WHAT YOU NEED TO DO: Below this line is a set of entries; quote exactly the lines from the line that contains "Contactez-nous !" to the line that contains "Confidentialité", both lines included.

Recorded data

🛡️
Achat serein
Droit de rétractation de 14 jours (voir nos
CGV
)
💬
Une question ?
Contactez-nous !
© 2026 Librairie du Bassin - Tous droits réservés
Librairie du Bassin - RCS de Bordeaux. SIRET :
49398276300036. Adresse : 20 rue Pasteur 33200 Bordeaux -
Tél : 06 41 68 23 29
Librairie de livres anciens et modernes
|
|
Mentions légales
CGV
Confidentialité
---
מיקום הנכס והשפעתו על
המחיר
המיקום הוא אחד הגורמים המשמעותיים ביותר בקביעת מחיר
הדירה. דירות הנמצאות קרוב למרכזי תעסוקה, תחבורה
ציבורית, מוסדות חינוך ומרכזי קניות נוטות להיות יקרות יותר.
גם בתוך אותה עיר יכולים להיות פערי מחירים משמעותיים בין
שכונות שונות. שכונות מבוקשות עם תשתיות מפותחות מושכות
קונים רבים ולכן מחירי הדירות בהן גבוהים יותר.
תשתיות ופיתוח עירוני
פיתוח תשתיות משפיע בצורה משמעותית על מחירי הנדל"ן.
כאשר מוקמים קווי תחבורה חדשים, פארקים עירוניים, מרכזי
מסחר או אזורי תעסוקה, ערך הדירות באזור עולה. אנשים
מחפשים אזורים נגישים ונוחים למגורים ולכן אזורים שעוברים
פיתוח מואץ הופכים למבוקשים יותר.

ANSWER BOX:
Contactez-nous !
© 2026 Librairie du Bassin - Tous droits réservés
Librairie du Bassin - RCS de Bordeaux. SIRET :
49398276300036. Adresse : 20 rue Pasteur 33200 Bordeaux -
Tél : 06 41 68 23 29
Librairie de livres anciens et modernes
|
|
Mentions légales
CGV
Confidentialité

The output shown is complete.